Sin embargo, las restricciones a los Derechos Humanos llevadas a cabo por los gobiernos parecen, en efecto, extenderse en todo el mundo y en Europa casi tan rápidamente como el propio virus

Atravesamos una época en la que las libertades están restringidas por razones de salud pública que imponen que la vida humana se asegure, vivimos un momento en el que las garantías individuales se ven suspendidas. En algunas partes del mundo los estados han implementado estrategias que limitan y restringen la libertad de locomoción, tránsito y circulación para evitar la propagación masiva del virus. Para aquellos quienes defendemos la libertad, la injerencia del estado en nuestra esfera de libertades siempre será una cuestión de alerta.

Tampoco debemos olvidar que los acuerdos con las farmacéuticas han sido polémicos en parte por la confidencialidad, en parte por las cláusulas que derivan la responsabilidad patrimonial a las Administraciones, en base precisamente a la premura en la que se ha desarrollado la vacuna y se está instaurando la vacunación. Me pregunto  ¿quién paga ahora los efectos secundarios de las vacunas en la población después de que, como corderitos, hemos aceptado ciegamente lo que nos han puesto, sin más información que la que recibimos a través de los medios de prensa? ¿Quién indemniza a las familias que han perdido seres queridos por culpa de las vacunas? Dado que los estados de la Unión Europea han eximido a los laboratorios de responsabilidades, la cosa no está nada clara. Como siempre, el que va a llevar la peor parte es el más débil.

Llegará un momento en que, además, ya no será fácil relacionar nada de lo que ocurra con la vacuna. “A largo plazo, los efectos secundarios son tremendamente difíciles de vincular a la vacuna, demostrar su relación causa-efecto. Con el paso del tiempo, ocurren tantas cosas en la persona, que achacárselo a la vacuna será muy complicado.

En una situación ideal, las vacunas deberían estar a disposición de los ciudadanos en las farmacias, como cualquier otro medicamento, permitiendo a éstos acceder libremente a ellas. Lejos de esta situación, estamos ante una requisa, en la medida que es  la propia Administración la que decide cómo, cuándo y a quién se administran las dosis.

¿Cuál es el criterio que se ha seguido para tomar estas decisiones? Y aún más importante, ¿quiénes y en virtud de qué, se arrogan el poder de suplantación de la decisión y libertad de cada uno sobre su propia salud, cuestión esta que ampara la Ley de Sanidad, la propia Constitución y la Declaración Universal de Derechos Humanos a la que estamos acogidos? ¿Qué ha ocurrido con las dosis comprometidas por unos contratos que ahora vemos cómo se incumplen?

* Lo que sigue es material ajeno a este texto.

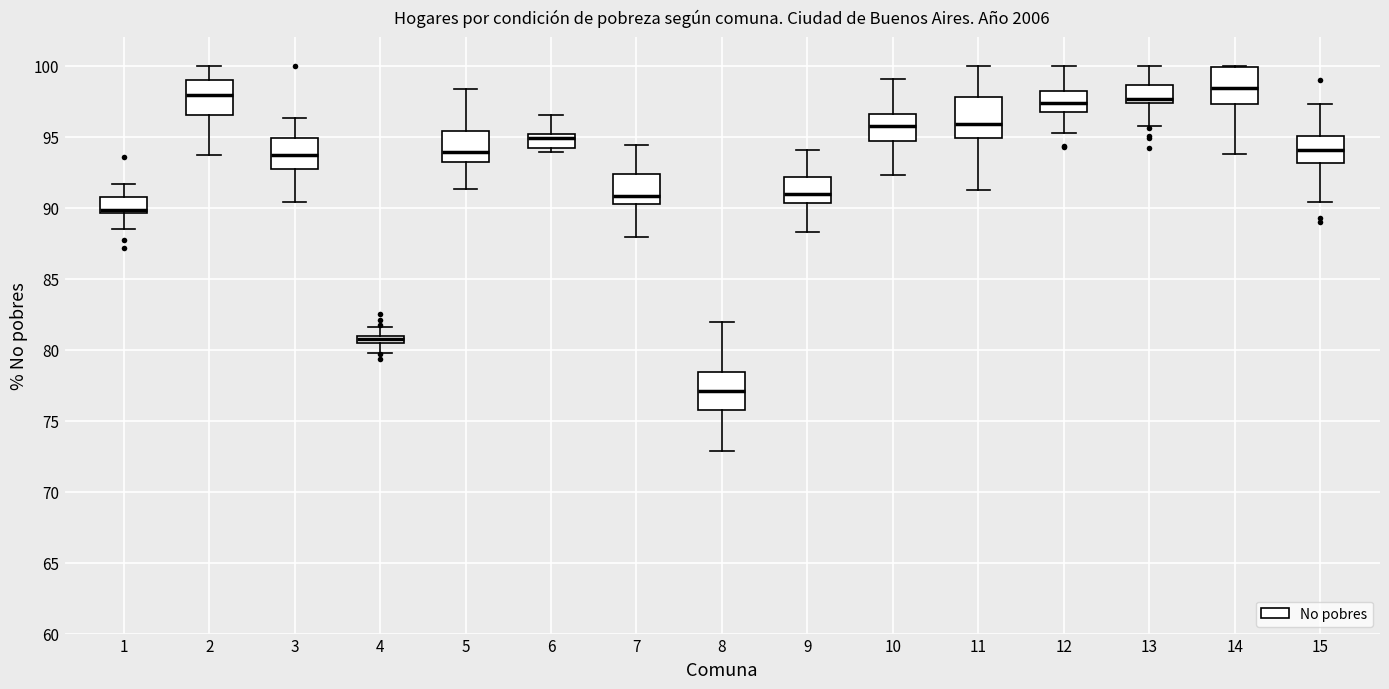

Which box's median line is the highest?

14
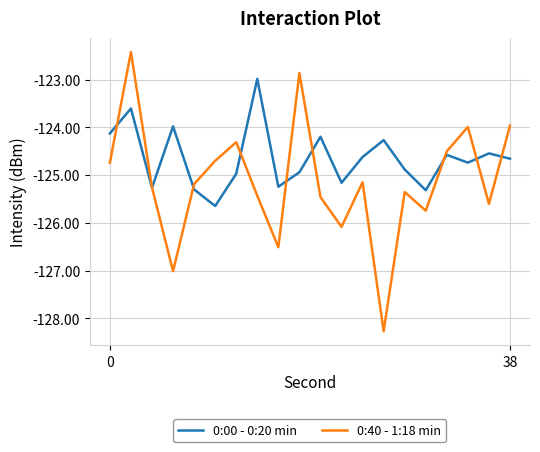

Rank the series by their maximum value, from lowest to highest.

0:00 - 0:20 min, 0:40 - 1:18 min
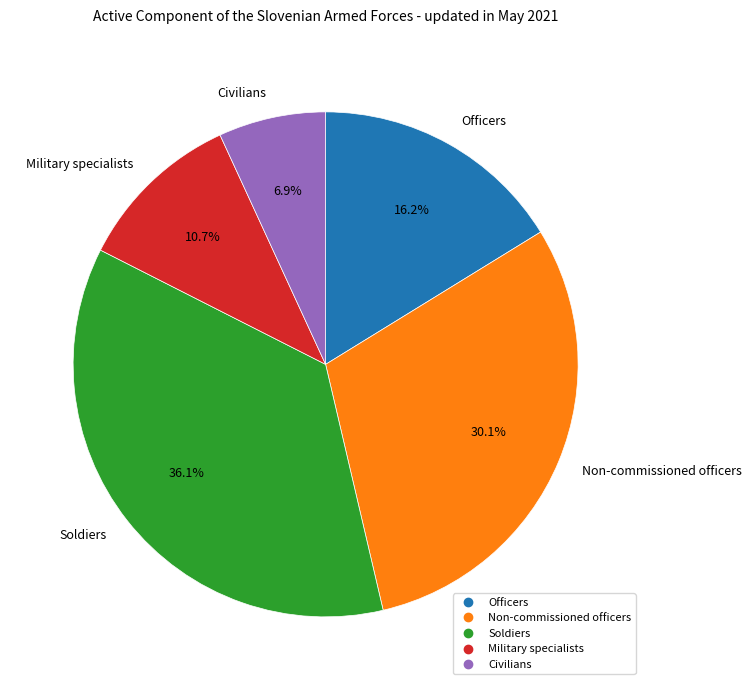

Approximately how many times larger is the value at Non-commissioned officers compared to Officers?

1.9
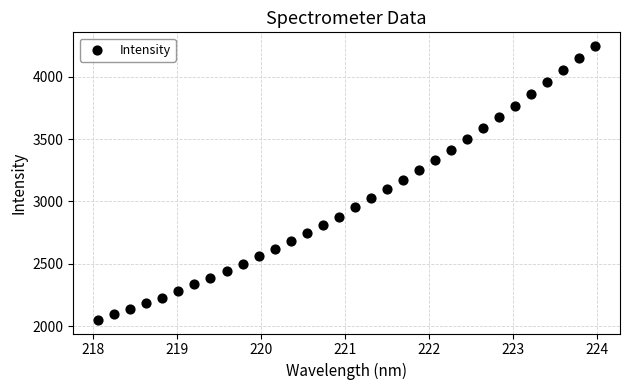

What is the range of X values (max minus min)?

5.9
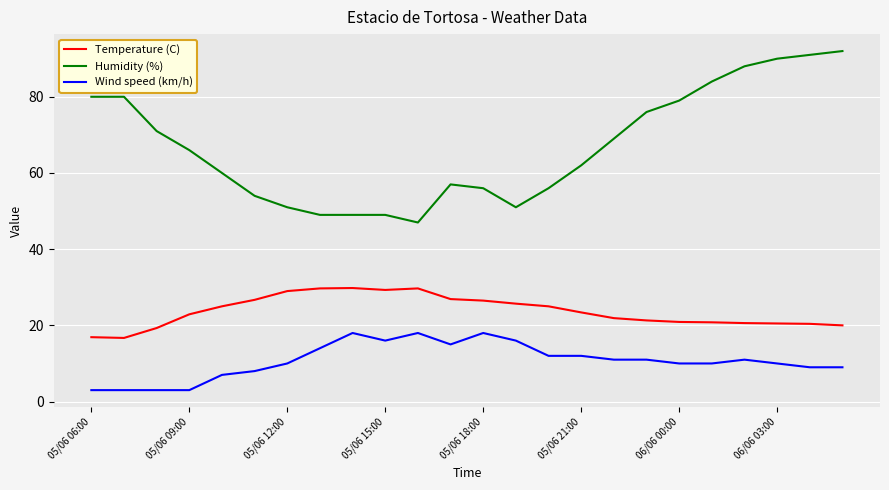

What is the maximum value for Humidity (%)?

92.0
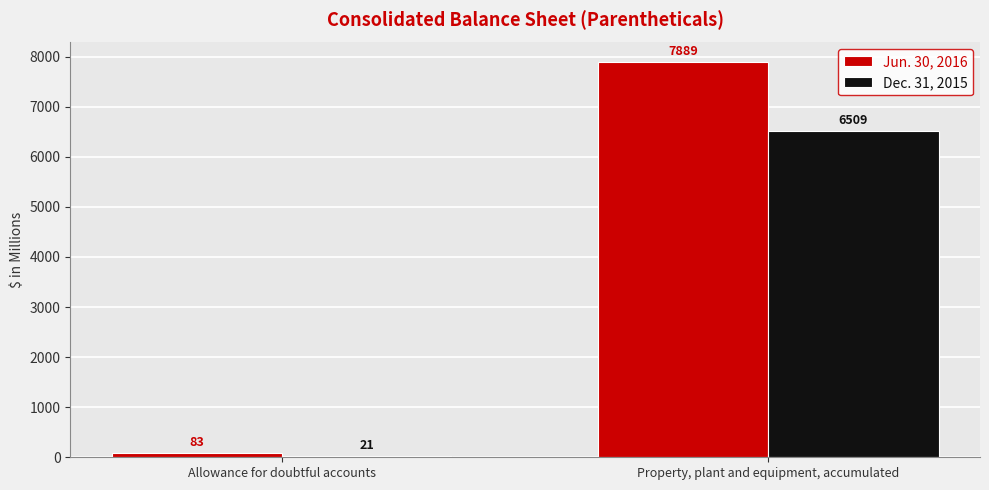

How many groups of bars are there?

2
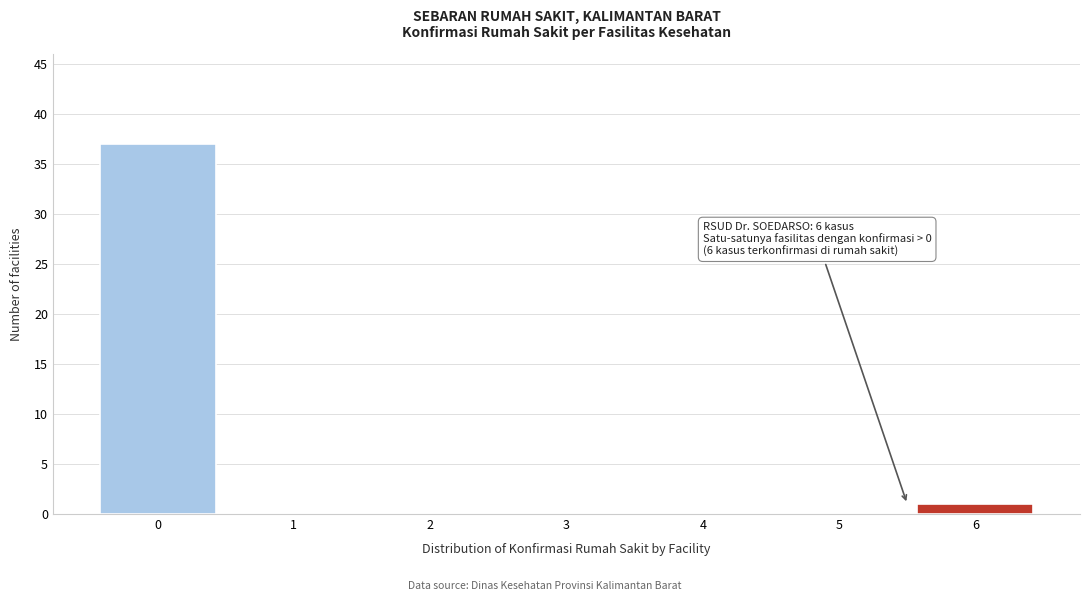

Reading right to left, what are all the values shown in this chart?

6=1	5=0	4=0	3=0	2=0	1=0	0=37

Tocará permanecer atentos a las disposiciones de los estados para garantizar que efectivamente las medidas no se extralimiten -en forma y temporalidad- y acaben por arrebatar de manera permanente nuestras libertades. Dicen que el precio de la libertad es la eterna vigilancia…

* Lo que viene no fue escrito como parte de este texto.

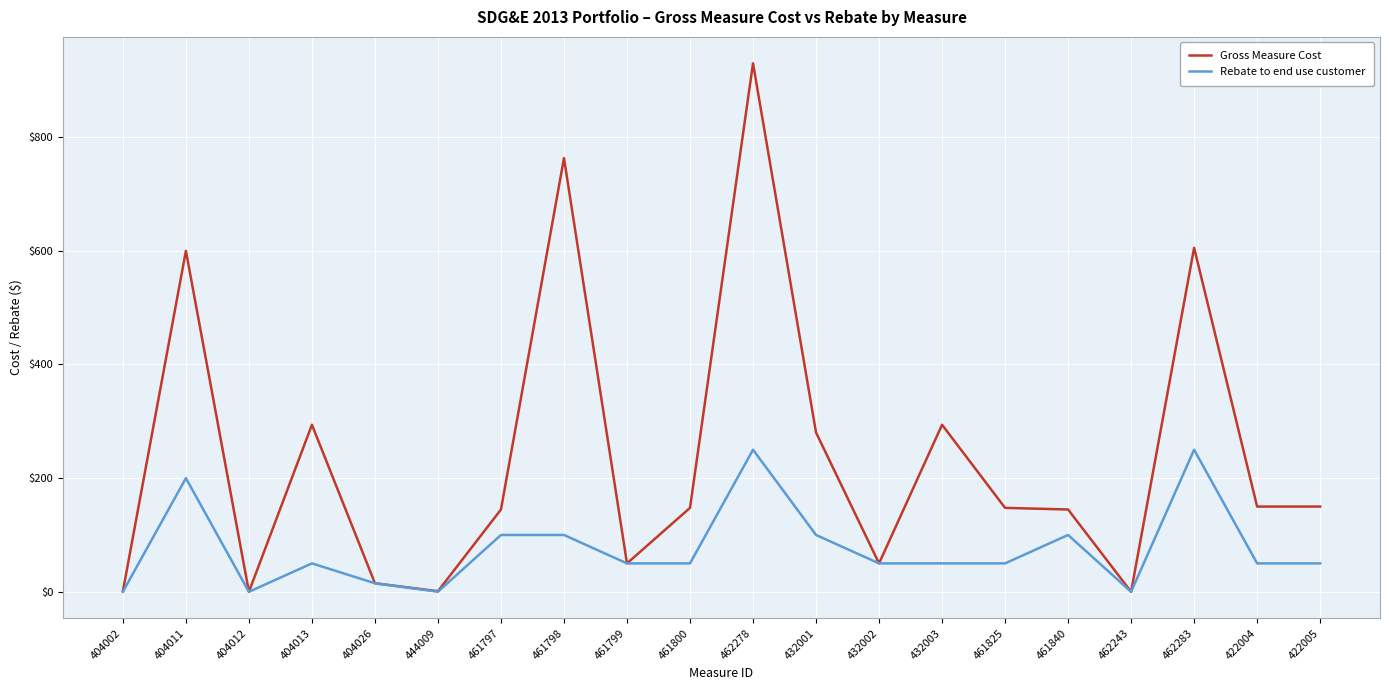

Which series has the widest spread of values?

Gross Measure Cost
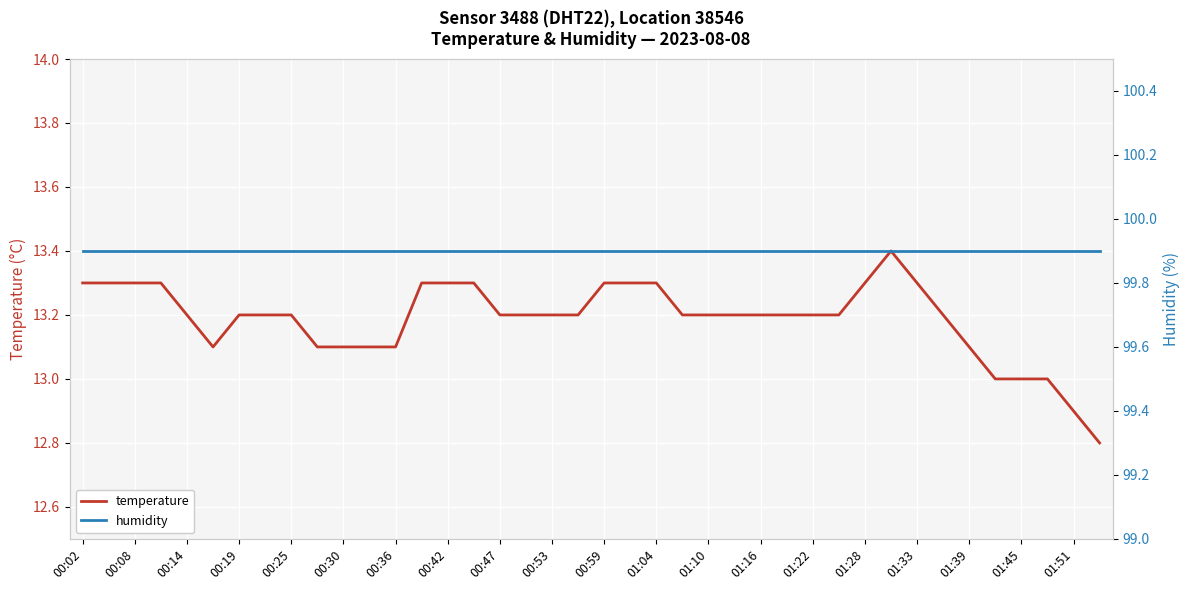

How many lines are shown in the chart?

2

Para Aristóteles los esclavos carecían de la capacidad de tomar decisiones sobre su vida por un impedimento más interno que externo: si los esclavos derivados de las conquistas estaban sometidos exteriormente al yugo del opresor, aquellos que lo eran por naturaleza no estaban dotados de la capacidad reflexiva necesaria para toda deliberación racional, lo que implicaba que, aun siendo liberados, siempre necesitarían de un señor que los guiara para emplear adecuadamente aquello para lo que sí estaban facultados: estar al servicio de quien les dijera qué hacer.

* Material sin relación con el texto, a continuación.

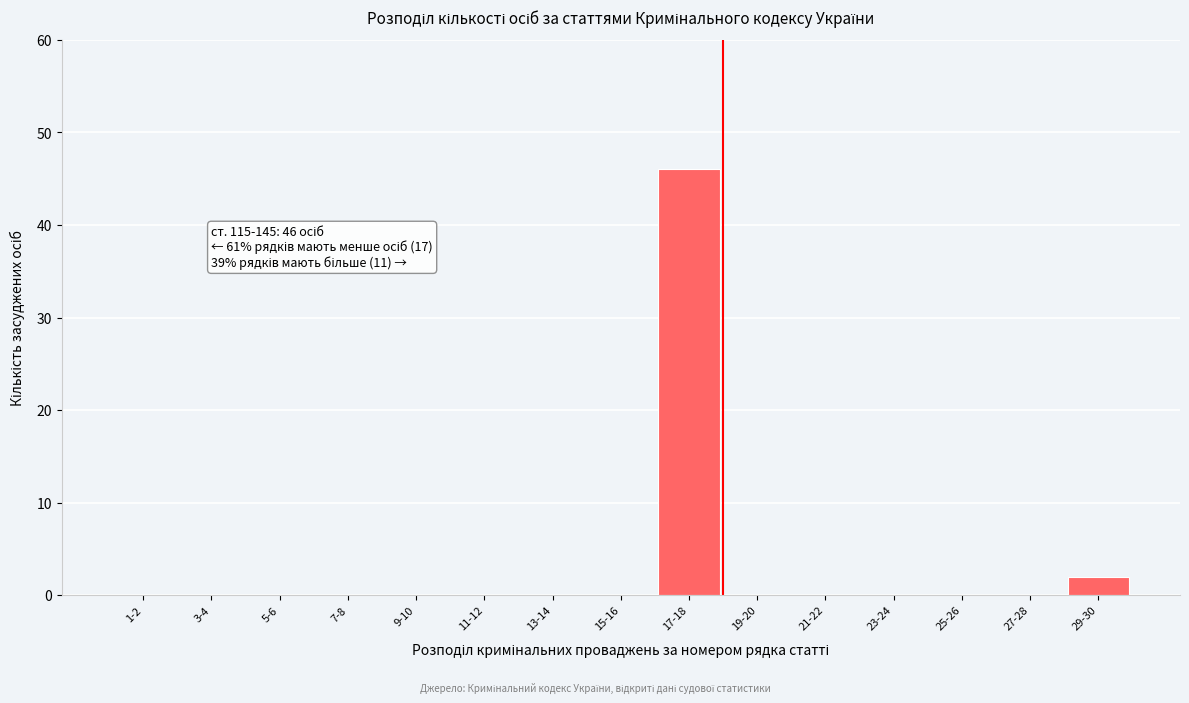

Reading right to left, extract all data points from this chart.

29-30=2	27-28=0	25-26=0	23-24=0	21-22=0	19-20=0	17-18=46	15-16=0	13-14=0	11-12=0	9-10=0	7-8=0	5-6=0	3-4=0	1-2=0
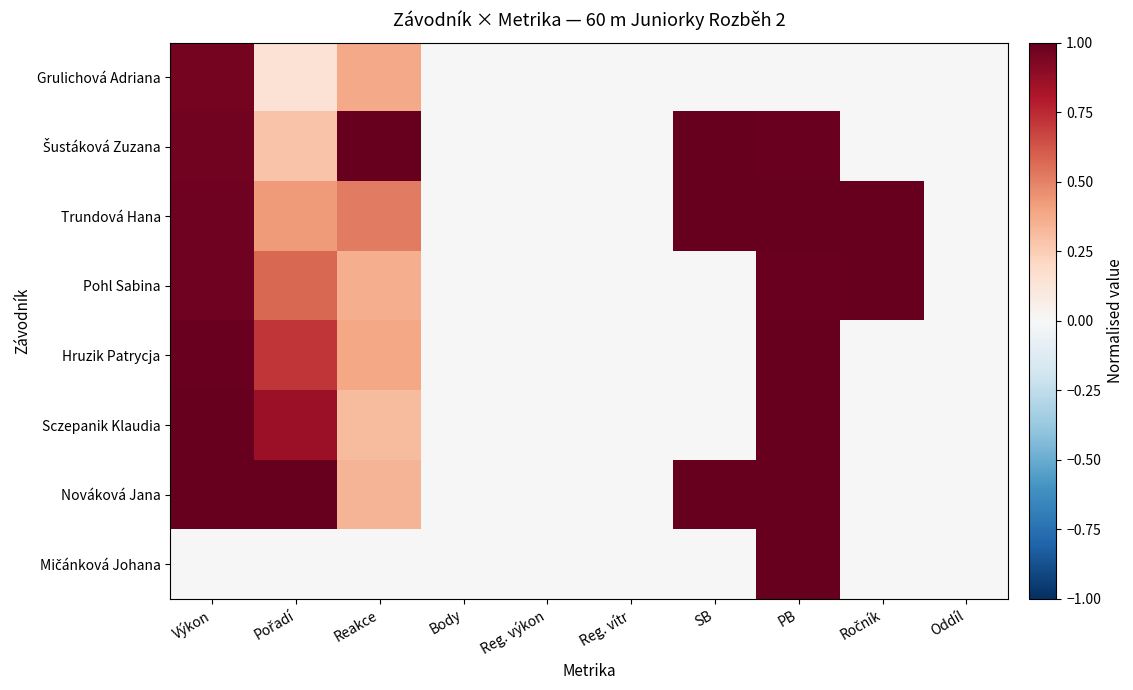

At which category does the chart reach its peak across all series?

Reakce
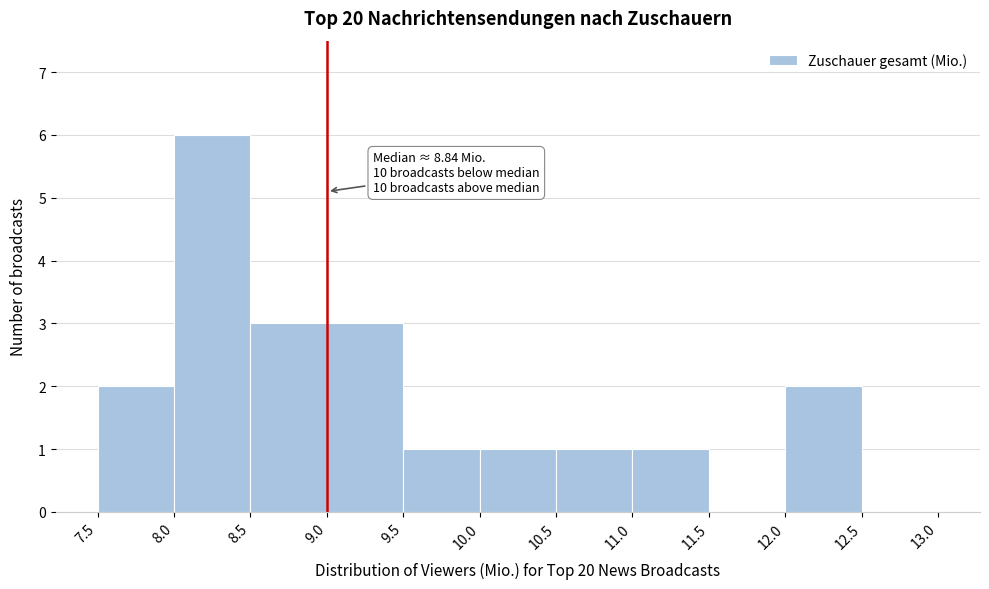

Which range on the x-axis has the tallest bar?

8.0 to 8.5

No estamos tan lejos de aquella esclavitud de la que hablaba Aristóteles ni de aquel libre albedrío que analizó Agustín de Hipona. ¿Nos hemos convertido en seres reificados que son valorados por lo que “sirven” al sistema? ¿Son alimentados nuestros deseos para que, cegados por ellos y movidos por el imperativo y la obligación de consumir, gozar y ganar, no sepamos renunciar para saber real y reflexivamente qué queremos? ¿Estamos en una sociedad que alimenta el libre albedrío pero no la libertad? Y si nos somos libres, ¿somos esclavos? ¿De quién… de qué?